I tried your suggested config but it didn't work. The results were as follows from 10.0.0.100:

ping to 10.1.1.10 - worked

ping to 10.1.1.100 - didn't work

TCP to 10.1.1.10 - didn't work

TCP to 10.1.1.100 - worked

The reason for this is that a legacy server (10.0.0.100) which is over 15 years old needs to communicate with a new server and we don't have the password to logon to it as admin to change configuration.

Thanks

DF

danjone3 · ‎11-04-2014

The NAT statement I posted (actually a PAT - Port Address Translation) only affects TCP packets going to port 80, so a ping will not be converted. You can change the NAT statement to:

ip nat inside source static ip 10.1.1.100 10.1.1.10

That will convert ALL ip traffic. Everything going to .10 will end up at 100, including pings. A quick lab mock-up verifies the basic functionality is there. My lab may not match your actual network configuration, of course. The results you posted suggest something else might be coming into play, since you can only ping one IP and TCP to the other. If you don't want to use a full NAT of all IP packets or the above change doesn't work, post some more details. What are the results of ping and TCP if you take NAT off? What device is IP address .10 assigned to?

dfariborz · ‎11-05-2014

Hello

Please find attached the network diagram of my tests.

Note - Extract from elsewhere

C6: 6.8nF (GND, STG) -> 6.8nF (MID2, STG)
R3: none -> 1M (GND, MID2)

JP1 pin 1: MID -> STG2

The results that I got for using "ip nat inside source static ip 10.1.1.100 10.1.1.10" was as before i.e.

ping to 10.1.1.10 - worked

ping to 10.1.1.100 - didn't work

TCP to 10.1.1.10 - didn't work

TCP to 10.1.1.100 - worked

Thank you

DF

danjone3 · ‎11-05-2014

There is no device with IP 10.1.1.10 actually on the network, right? When you say that TCP to 10.1.1.10 didn't work, are you referring to opening a browser window to the IP? Does ping to 10.1.1.100 work if you take off the NAT statements?